◆ Exercise instructions
Report every line of the records beneath this task that holds the string "board".

◆ Raw data
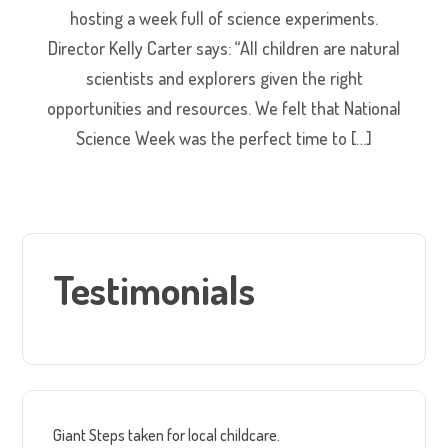
hosting a week full of science experiments.
Director Kelly Carter says: “All children are natural
scientists and explorers given the right
opportunities and resources. We felt that National
Science Week was the perfect time to […]
Testimonials
Giant Steps taken for local childcare.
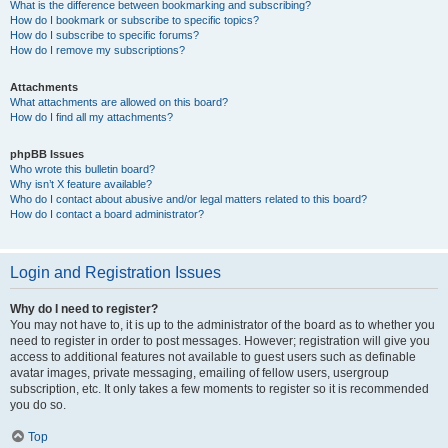
What is the difference between bookmarking and subscribing?
How do I bookmark or subscribe to specific topics?
How do I subscribe to specific forums?
How do I remove my subscriptions?
Attachments
What attachments are allowed on this board?
How do I find all my attachments?
phpBB Issues
Who wrote this bulletin board?
Why isn’t X feature available?
Who do I contact about abusive and/or legal matters related to this board?
How do I contact a board administrator?
Login and Registration Issues
Why do I need to register?
You may not have to, it is up to the administrator of the board as to whether you
need to register in order to post messages. However; registration will give you
access to additional features not available to guest users such as definable
avatar images, private messaging, emailing of fellow users, usergroup
subscription, etc. It only takes a few moments to register so it is recommended
you do so.
Top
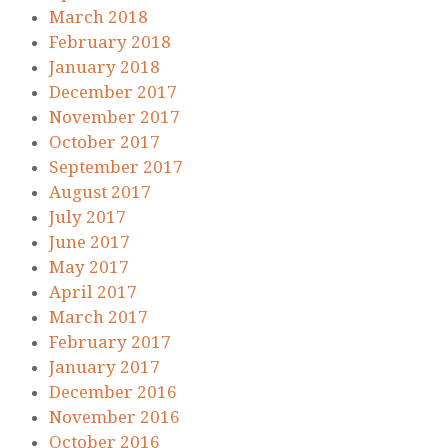
March 2018
February 2018
January 2018
December 2017
November 2017
October 2017
September 2017
August 2017
July 2017
June 2017
May 2017
April 2017
March 2017
February 2017
January 2017
December 2016
November 2016
October 2016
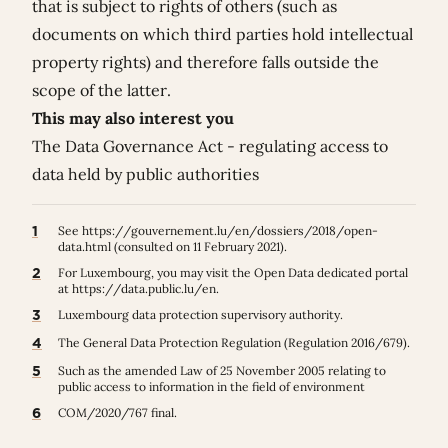
that is subject to rights of others (such as
documents on which third parties hold intellectual
property rights) and therefore falls outside the
scope of the latter.
This may also interest you
The Data Governance Act - regulating access to
data held by public authorities
1
See
https://gouvernement.lu/en/dossiers/2018/open-
data.html
(consulted on 11 February 2021).
2
For Luxembourg, you may visit the Open Data dedicated portal
at
https://data.public.lu/en
.
3
Luxembourg data protection supervisory authority.
4
The General Data Protection Regulation (
Regulation 2016/679
).
5
Such as the amended Law of 25 November 2005 relating to
public access to information in the field of environment
6
COM/2020/767 final.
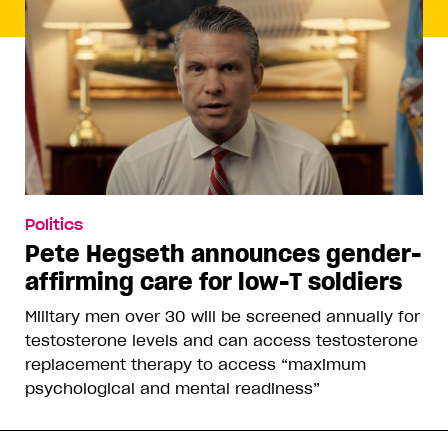
Politics
Pete Hegseth announces gender-
affirming care for low-T soldiers
Military men over 30 will be screened annually for
testosterone levels and can access testosterone
replacement therapy to access “maximum
psychological and mental readiness”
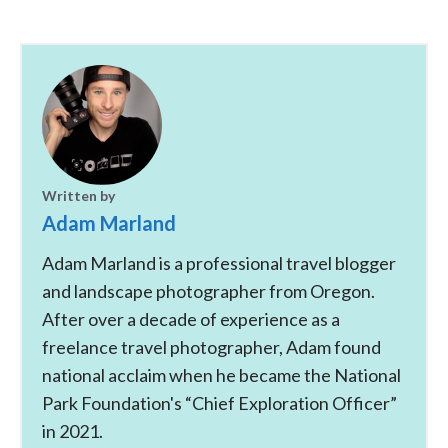
Written by
Adam Marland
Adam Marland is a professional travel blogger
and landscape photographer from Oregon.
After over a decade of experience as a
freelance travel photographer, Adam found
national acclaim when he became the National
Park Foundation's “Chief Exploration Officer”
in 2021.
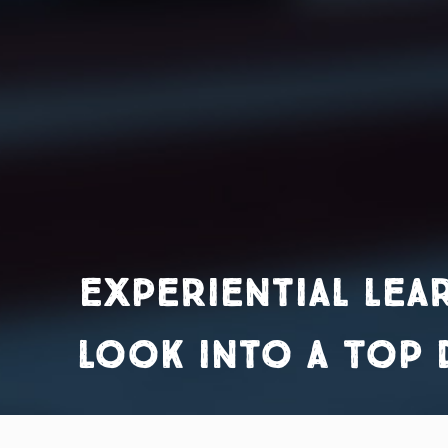
Experiential Lea
Look into a Top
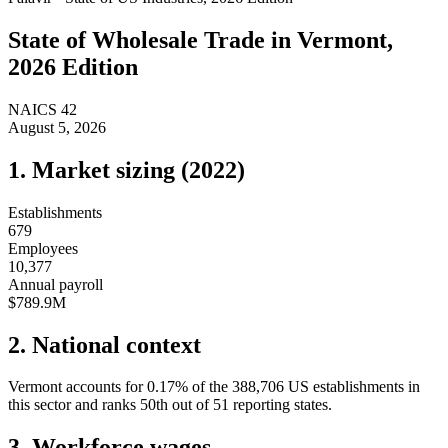
State of
Wholesale Trade
in
Vermont
,
2026 Edition
NAICS
42
August 5, 2026
1. Market sizing (
2022
)
Establishments
679
Employees
10,377
Annual payroll
$789.9M
2. National context
Vermont
accounts for
0.17
%
of the
388,706
US establishments in
this sector and ranks
50th
out of
51
reporting states.
3. Workforce wages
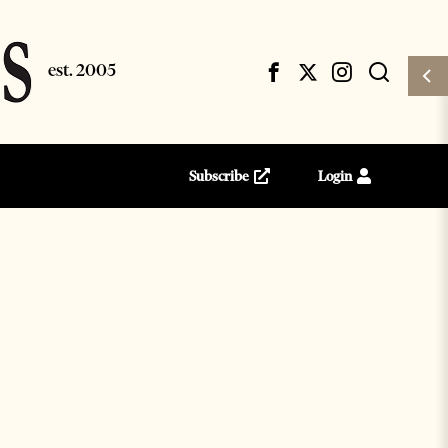
Subscribe
Login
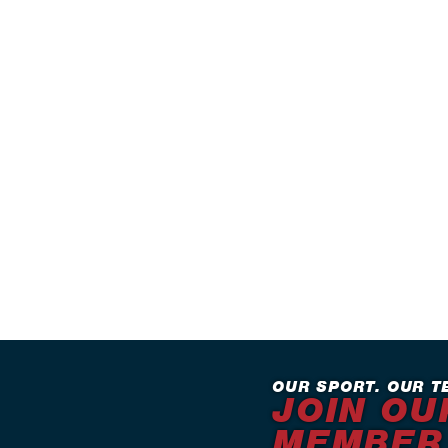
OUR SPORT. OUR T
JOIN OU
MEMBER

◆ Exercise response
What attachments are allowed on this board?
Who wrote this bulletin board?
Who do I contact about abusive and/or legal matters related to this board?
How do I contact a board administrator?
You may not have to, it is up to the administrator of the board as to whether you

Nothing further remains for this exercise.